Using grep with two variables

Question

I want to use grep with two variables in a shell script

var = match

cat list.txt | while read word_from_list; do
 grep "$word_from_list" "$var" >> words_found.txt
done

But grep expects to get a file as second input:

grep: match: No such file or directory

How can this be solved?

Answer 1

You can use egrep (extended grep), if you want to search lines containing both words on a line you could use:

egrep "($word_from_list|$var)"

If you mean lines containing $var after $word_from_list the following might be clearer:

cat list.txt | while read word_from_list; do
 egrep "$word_from_list.*$var" >> words_found.txt
done

Come to think about it, on what text do you actually want to grep? The stdin is used for the wordlist, did you miss the filename argument to grep in your example?

Answer 2

Two things.

1. You need to specify the input file. Use - for standard input or supply the filename, either way it is the second parameter.

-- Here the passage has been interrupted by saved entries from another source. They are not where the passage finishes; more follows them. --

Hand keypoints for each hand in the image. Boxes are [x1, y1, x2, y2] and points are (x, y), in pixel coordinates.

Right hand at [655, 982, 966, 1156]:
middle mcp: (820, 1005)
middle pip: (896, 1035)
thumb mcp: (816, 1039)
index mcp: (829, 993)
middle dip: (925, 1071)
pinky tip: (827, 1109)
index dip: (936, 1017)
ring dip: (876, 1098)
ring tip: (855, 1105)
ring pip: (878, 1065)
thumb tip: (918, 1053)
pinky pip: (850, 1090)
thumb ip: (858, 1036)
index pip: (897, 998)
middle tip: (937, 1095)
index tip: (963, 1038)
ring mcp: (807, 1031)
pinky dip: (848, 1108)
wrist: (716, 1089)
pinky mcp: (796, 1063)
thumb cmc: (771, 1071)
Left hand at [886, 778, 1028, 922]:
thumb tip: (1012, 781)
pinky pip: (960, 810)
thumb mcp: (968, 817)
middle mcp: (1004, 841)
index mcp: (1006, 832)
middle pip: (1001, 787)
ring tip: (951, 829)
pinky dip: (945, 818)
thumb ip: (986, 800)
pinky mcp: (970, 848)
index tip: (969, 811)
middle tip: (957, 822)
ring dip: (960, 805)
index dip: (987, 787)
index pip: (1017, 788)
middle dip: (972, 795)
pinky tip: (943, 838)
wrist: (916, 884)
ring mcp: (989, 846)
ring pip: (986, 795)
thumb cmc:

2. After that there are a couple ways to get a boolean and via grepping. Easiest way is to change:

   grep "$word_from_list" "$var" >> words_found.txt

to:

grep "$word_from_list" - | grep "$var" >> words_found.txt

Alternatively, you can use egrep which takes in regular expressions. To get an boolean and condition you have to specify both ordering cases. The .* allows gaps between the words.

egrep "($word_from_list.*$var)|($var.*$word_from_list)" >> words_found.txt

Answer 3

A quick scan of the grep man page suggests that you can use -e for multiple patterns, eg.

grep -e "$word_from_list" -e "$var"

If you find yourself with a large number of patterns, you might want to use the -f option to read these from a file instead.